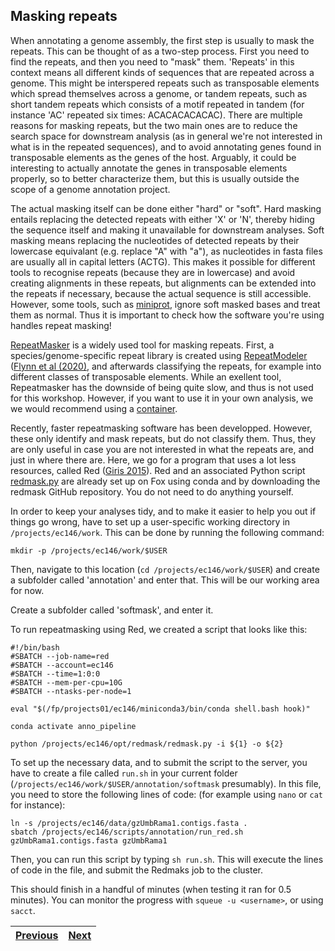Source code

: ## Masking repeats
When annotating a genome assembly, the first step is usually to mask the repeats. This can be thought of as a two-step process. First you need to find the repeats, and then you need to "mask" them. 'Repeats' in this context means all different kinds of sequences that are repeated across a genome. This might be interspered repeats such as transposable elements which spread themselves across a genome, or tandem repeats, such as short tandem repeats which consists of a motif repeated in tandem (for instance 'AC' repeated six times: ACACACACACAC). There are multiple reasons for masking repeats, but the two main ones are to reduce the search space for downstream analysis (as in general we're not interested in what is in the repeated sequences), and to avoid annotating genes found in transposable elements as the genes of the host. Arguably, it could be interesting to actually annotate the genes in transposable elements properly, so to better characterize them, but this is usually outside the scope of a genome annotation project. 

The actual masking itself can be done either "hard" or "soft". Hard masking entails replacing the detected repeats with either 'X' or 'N', thereby hiding the sequence itself and making it unavailable for downstream analyses. Soft masking means replacing the nucleotides of detected repeats by their lowercase equivalant (e.g. replace "A" with "a"), as nucleotides in fasta files are usually all in capital letters (ACTG). This makes it possible for different tools to recognise repeats (because they are in lowercase) and avoid creating alignments in these repeats, but alignments can be extended into the repeats if necessary, because the actual sequence is still accessible. However, some tools, such as [miniprot](https://github.com/lh3/miniprot), ignore soft masked bases and treat them as normal. Thus it is important to check how the software you're using handles repeat masking!

[RepeatMasker](https://www.repeatmasker.org/) is a widely used tool for masking repeats. First, a species/genome-specific repeat library is created using [RepeatModeler](http://www.repeatmasker.org/RepeatModeler/) ([Flynn et al (2020)](https://doi.org/10.1073/pnas.1921046117), and afterwards classifying the repeats, for example into different classes of transposable elements. While an exellent tool, Repeatmasker has the downside of being quite slow, and thus is not used for this workshop. However, if you want to use it in your own analysis, we we would recommend using a [container](https://github.com/Dfam-consortium/TETools). 

Recently, faster repeatmasking software has been developped. However, these only identify and mask repeats, but do not classify them. Thus, they are only useful in case you are not interested in what the repeats are, and just in where there are. Here, we go for a program that uses a lot less resources, called Red ([Giris 2015](https://doi.org/10.1186/s12859-015-0654-5)). Red and an associated Python script [redmask.py](https://github.com/nextgenusfs/redmask) are already set up on Fox using conda and by downloading the redmask GitHub repository. You do not need to do anything yourself.  

In order to keep your analyses tidy, and to make it easier to help you out if things go wrong, have to set up a user-specific working directory in `/projects/ec146/work`. This can be done by running the following command:
```
mkdir -p /projects/ec146/work/$USER
```

Then, navigate to this location (`cd /projects/ec146/work/$USER`) and create a subfolder called 'annotation' and enter that. This will be our working area for now. 

Create a subfolder called 'softmask', and enter it. 

To run repeatmasking using Red, we created a script that looks like this:
```
#!/bin/bash
#SBATCH --job-name=red
#SBATCH --account=ec146
#SBATCH --time=1:0:0
#SBATCH --mem-per-cpu=10G
#SBATCH --ntasks-per-node=1

eval "$(/fp/projects01/ec146/miniconda3/bin/conda shell.bash hook)"

conda activate anno_pipeline

python /projects/ec146/opt/redmask/redmask.py -i ${1} -o ${2}
```
To set up the necessary data, and to submit the script to the server, you have to create a file called `run.sh` in your current folder (`/projects/ec146/work/$USER/annotation/softmask` presumably). In this file, you need to store the following lines of code: (for example using `nano` or `cat` for instance):
```
ln -s /projects/ec146/data/gzUmbRama1.contigs.fasta .
sbatch /projects/ec146/scripts/annotation/run_red.sh gzUmbRama1.contigs.fasta gzUmbRama1
```

Then, you can run this script by typing `sh run.sh`. This will execute the lines of code in the file, and submit the Redmaks job to the cluster.

This should finish in a handful of minutes (when testing it ran for 0.5 minutes). You can monitor the progress with `squeue -u <username>`, or using `sacct`.

|[Previous](https://github.com/ebp-nor/workshop-2024/blob/main/day2_genome_annotation/00_introduction.md)|[Next](https://github.com/ebp-nor/workshop-2024/blob/main/day2_genome_annotation/02_miniprot.md)|
|---|---|
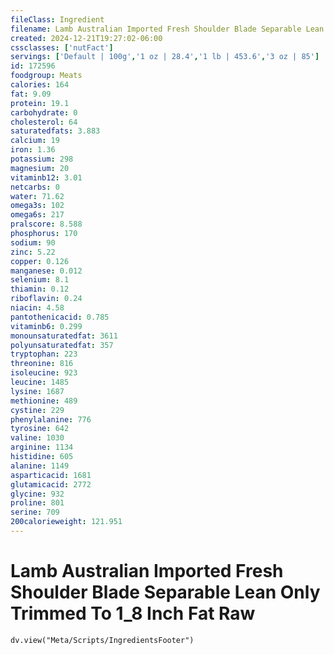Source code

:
 ```yaml
---
fileClass: Ingredient
filename: Lamb Australian Imported Fresh Shoulder Blade Separable Lean Only Trimmed To 1_8 Inch Fat Raw
created: 2024-12-21T19:27:02-06:00
cssclasses: ['nutFact']
servings: ['Default | 100g','1 oz | 28.4','1 lb | 453.6','3 oz | 85']
id: 172596
foodgroup: Meats
calories: 164
fat: 9.09
protein: 19.1
carbohydrate: 0
cholesterol: 64
saturatedfats: 3.883
calcium: 19
iron: 1.36
potassium: 298
magnesium: 20
vitaminb12: 3.01
netcarbs: 0
water: 71.62
omega3s: 102
omega6s: 217
pralscore: 8.588
phosphorus: 170
sodium: 90
zinc: 5.22
copper: 0.126
manganese: 0.012
selenium: 8.1
thiamin: 0.12
riboflavin: 0.24
niacin: 4.58
pantothenicacid: 0.785
vitaminb6: 0.299
monounsaturatedfat: 3611
polyunsaturatedfat: 357
tryptophan: 223
threonine: 816
isoleucine: 923
leucine: 1485
lysine: 1687
methionine: 489
cystine: 229
phenylalanine: 776
tyrosine: 642
valine: 1030
arginine: 1134
histidine: 605
alanine: 1149
asparticacid: 1681
glutamicacid: 2772
glycine: 932
proline: 801
serine: 709
200calorieweight: 121.951
---
```


# Lamb Australian Imported Fresh Shoulder Blade Separable Lean Only Trimmed To 1_8 Inch Fat Raw

```dataviewjs
dv.view("Meta/Scripts/IngredientsFooter")
```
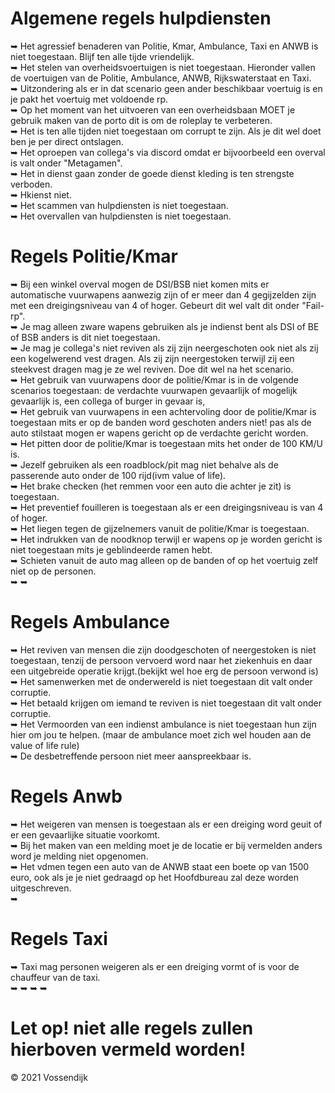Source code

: # Algemene regels hulpdiensten 

 ➥ Het agressief benaderen van Politie, Kmar, Ambulance, Taxi en ANWB is niet toegestaan. Blijf ten alle tijde vriendelijk.</br>
 ➥ Het stelen van overheidsvoertuigen is niet toegestaan. Hieronder vallen de voertuigen van de Politie, Ambulance, ANWB, Rijkswaterstaat en Taxi.</br>
    ➥ Uitzondering als er in dat scenario geen ander beschikbaar voertuig is en je pakt het voertuig met voldoende rp.</br>
 ➥ Op het moment van het uitvoeren van een overheidsbaan MOET je gebruik maken van de porto dit is om de roleplay te verbeteren.</br>
 ➥ Het is ten alle tijden niet toegestaan om corrupt te zijn. Als je dit wel doet ben je per direct ontslagen.</br>
 ➥ Het oproepen van collega's via discord omdat er bijvoorbeeld een overval is valt onder "Metagamen".</br>
 ➥ Het in dienst gaan zonder de goede dienst kleding is ten strengste verboden.</br>
 ➥ Hkienst niet.</br>
 ➥ Het scammen van hulpdiensten is niet toegestaan.</br>
 ➥ Het overvallen van hulpdiensten is niet toegestaan.</br>





# Regels Politie/Kmar

 ➥ Bij een winkel overval mogen de DSI/BSB niet komen mits er automatische vuurwapens aanwezig zijn of er meer dan 4 gegijzelden zijn met een dreigingsniveau van 4 of hoger. Gebeurt dit wel valt dit onder "Fail-rp".</br>
 ➥ Je mag alleen zware wapens gebruiken als je indienst bent als DSI of BE of BSB anders is dit niet toegestaan.</br>
 ➥ Je mag je collega's niet reviven als zij zijn neergeschoten ook niet als zij een kogelwerend vest dragen. Als zij zijn neergestoken terwijl zij een steekvest dragen mag je ze wel reviven. Doe dit wel na het scenario. </br>
 ➥ Het gebruik van vuurwapens door de politie/Kmar is in de volgende scenarios toegestaan: de verdachte vuurwapen gevaarlijk of mogelijk gevaarlijk is, een collega of burger in gevaar is, </br>
 ➥ Het gebruik van vuurwapens in een achtervoling door de politie/Kmar is toegestaan mits er op de banden word geschoten anders niet! pas als de auto stilstaat mogen er wapens gericht op de verdachte gericht worden.</br>
 ➥ Het pitten door de politie/Kmar is toegestaan mits het onder de 100 KM/U is. </br>
 ➥ Jezelf gebruiken als een roadblock/pit mag niet behalve als de passerende auto onder de 100 rijd(ivm value of life). </br>
 ➥ Het brake checken (het remmen voor een auto die achter je zit) is toegestaan. </br>
 ➥ Het preventief fouilleren is toegestaan als er een dreigingsniveau is van 4 of hoger. </br>
 ➥ Het liegen tegen de gijzelnemers vanuit de politie/Kmar is toegestaan.</br>
 ➥ Het indrukken van de noodknop terwijl er wapens op je worden gericht is niet toegestaan mits je geblindeerde ramen hebt.</br>
 ➥ Schieten vanuit de auto mag alleen op de banden of op het voertuig zelf niet op de personen. </br>
 ➥ 
 ➥ 

# Regels Ambulance
 ➥ Het reviven van mensen die zijn doodgeschoten of neergestoken is niet toegestaan, tenzij de persoon vervoerd word naar het ziekenhuis en daar een uitgebreide operatie krijgt.(bekijkt wel hoe erg de persoon verwond is)</br>
 ➥ Het samenwerken met de onderwereld is niet toegestaan dit valt onder corruptie.</br>
 ➥ Het betaald krijgen om iemand te reviven is niet toegestaan dit valt onder corruptie.</br>
 ➥ Het Vermoorden van een indienst ambulance is niet toegestaan hun zijn hier om jou te helpen. (maar de ambulance moet zich wel houden aan de value of life rule)</br>
 ➥ De desbetreffende persoon niet meer aanspreekbaar is.</br> 

# Regels Anwb
 ➥ Het weigeren van mensen is toegestaan als er een dreiging word geuit of er een gevaarlijke situatie voorkomt. </br>
 ➥ Bij het maken van een melding moet je de locatie er bij vermelden anders word je melding niet opgenomen. </br>
 ➥ Het vdmen tegen een auto van de ANWB staat een boete op van 1500 euro, ook als je je niet gedraagd op het Hoofdbureau zal deze worden uitgeschreven.</br>
 ➥ 

# Regels Taxi
 ➥ Taxi mag personen weigeren als er een dreiging vormt of is voor de chauffeur van de taxi.</br>
 ➥ 
 ➥
 ➥
 ➥

# Let op! niet alle regels zullen hierboven vermeld worden!
© 2021 Vossendijk
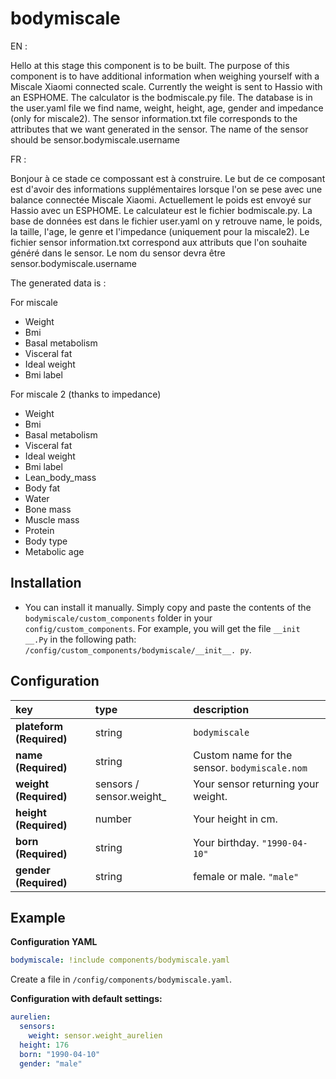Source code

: # bodymiscale

EN :

Hello at this stage this component is to be built. The purpose of this component is to have additional information when weighing yourself with a Miscale Xiaomi connected scale. Currently the weight is sent to Hassio with an ESPHOME. The calculator is the bodmiscale.py file. The database is in the user.yaml file we find name, weight, height, age, gender and impedance (only for miscale2). The sensor information.txt file corresponds to the attributes that we want generated in the sensor. The name of the sensor should be sensor.bodymiscale.username

FR : 

Bonjour à ce stade ce compossant est à construire. Le but de ce composant est d'avoir des informations supplémentaires lorsque l'on se pese avec une balance connectée Miscale Xiaomi. Actuellement le poids est envoyé sur Hassio avec un ESPHOME. Le calculateur est le fichier bodmiscale.py. La base de données est dans le fichier user.yaml on y retrouve name, le poids, la taille, l'age, le genre et l'impedance (uniquement pour la miscale2). Le fichier sensor information.txt correspond aux attributs que l'on souhaite généré dans le sensor. Le nom du sensor devra être sensor.bodymiscale.username

The generated data is :

For miscale

- Weight
- Bmi
- Basal metabolism
- Visceral fat
- Ideal weight
- Bmi label

For miscale 2 (thanks to impedance)

- Weight
- Bmi
- Basal metabolism
- Visceral fat
- Ideal weight
- Bmi label
- Lean_body_mass
- Body fat
- Water
- Bone mass
- Muscle mass
- Protein
- Body type
- Metabolic age 
 
 ## Installation

- You can install it manually. Simply copy and paste the contents of the 
`bodymiscale/custom_components` folder in your` config/custom_components`. 
For example, you will get the file `__init __.Py` in the following path:
`/config/custom_components/bodymiscale/__init__. py`.

## Configuration
key | type | description
:--- | :--- | :---
**plateform (Required)** | string | `bodymiscale`
**name (Required)** | string | Custom name for the sensor. `bodymiscale.nom`
**weight (Required)** | sensors / sensor.weight_ | Your sensor returning your weight.
**height (Required)** | number | Your height in cm. 
**born (Required)** | string | Your birthday. `"1990-04-10"`
**gender (Required)** | string | female or male. `"male"` 

## Example
**Configuration YAML**
```yaml
bodymiscale: !include components/bodymiscale.yaml
```
Create a file in `/config/components/bodymiscale.yaml`.

**Configuration with default settings:**
```yaml
aurelien:
  sensors:
    weight: sensor.weight_aurelien
  height: 176
  born: "1990-04-10"
  gender: "male"
```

##########

### How to complete this task
Scan the data above and copy every line with "Australian" in it.

### Response
filename: Lamb Australian Imported Fresh Shoulder Blade Separable Lean Only Trimmed To 1_8 Inch Fat Raw
# Lamb Australian Imported Fresh Shoulder Blade Separable Lean Only Trimmed To 1_8 Inch Fat Raw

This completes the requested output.